▸ WHAT THIS TASK INVOLVES
Arrange the text lines from the rows below as a numbered list, skipping blank lines and leaving out the pictures.

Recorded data
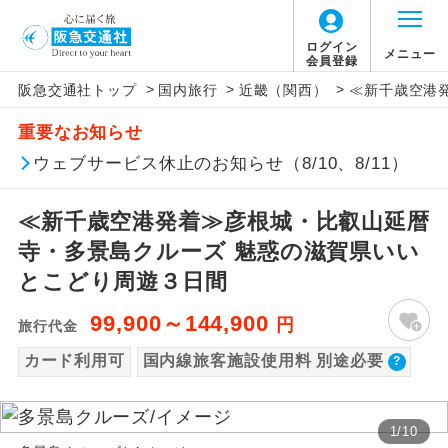
【国内旅客施設使用料について】
ログイン
メニュー
会員登録
>
>
>
阪急交通社トップ
国内旅行
近畿（関西）
≪新千歳空港
旅行代金に国内旅客施設使用料は含まれてお
アイコン
説明
重要なお知らせ
りません。別途お支払いが必要となります。
往路出発空港（駅）から復路到着空港
ウェブサービス休止のお知らせ（8/10、8/11）
添乗員同行
新千歳空港往復：大人740円、子供740円、幼
（駅）まで同行します。
児740円
≪新千歳空港発着≫彦根城・比叡山延暦
神戸空港往復：大人600円、子供600円、幼児
現地添乗員同
現地到着空港（駅）から最終日出発空港
行
（駅）まで添乗員が同行します。
寺・多景島クルーズ 魅惑の滋賀県いい
600円
とこどり周遊３日間
バスガイド乗
バスガイドが乗務し、車内での観光案内
務
があります。
99,900～144,900
円
旅行代金
カード利用可
国内線旅客施設使用料 別途必要
新コース
初登場のコースです。
ユネスコに登録されている文化遺産や自
世界遺産
1
/
10
然遺産を訪ねるコースです。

▸ SOLUTION FOR THIS PROBLEM
1. 【国内旅客施設使用料について】
2. ログイン
3. メニュー
4. 会員登録
5. >
6. >
7. >
8. 阪急交通社トップ
9. 国内旅行
10. 近畿（関西）
11. ≪新千歳空港
12. 旅行代金に国内旅客施設使用料は含まれてお
13. アイコン
14. 説明
15. 重要なお知らせ
16. りません。別途お支払いが必要となります。
17. 往路出発空港（駅）から復路到着空港
18. ウェブサービス休止のお知らせ（8/10、8/11）
19. 添乗員同行
20. 新千歳空港往復：大人740円、子供740円、幼
21. （駅）まで同行します。
22. 児740円
23. ≪新千歳空港発着≫彦根城・比叡山延暦
24. 神戸空港往復：大人600円、子供600円、幼児
25. 現地添乗員同
26. 現地到着空港（駅）から最終日出発空港
27. 行
28. （駅）まで添乗員が同行します。
29. 寺・多景島クルーズ 魅惑の滋賀県いい
30. 600円
31. とこどり周遊３日間
32. バスガイド乗
33. バスガイドが乗務し、車内での観光案内
34. 務
35. があります。
36. 99,900～144,900
37. 円
38. 旅行代金
39. カード利用可
40. 国内線旅客施設使用料 別途必要
41. 新コース
42. 初登場のコースです。
43. ユネスコに登録されている文化遺産や自
44. 世界遺産
45. 1
46. /
47. 10
48. 然遺産を訪ねるコースです。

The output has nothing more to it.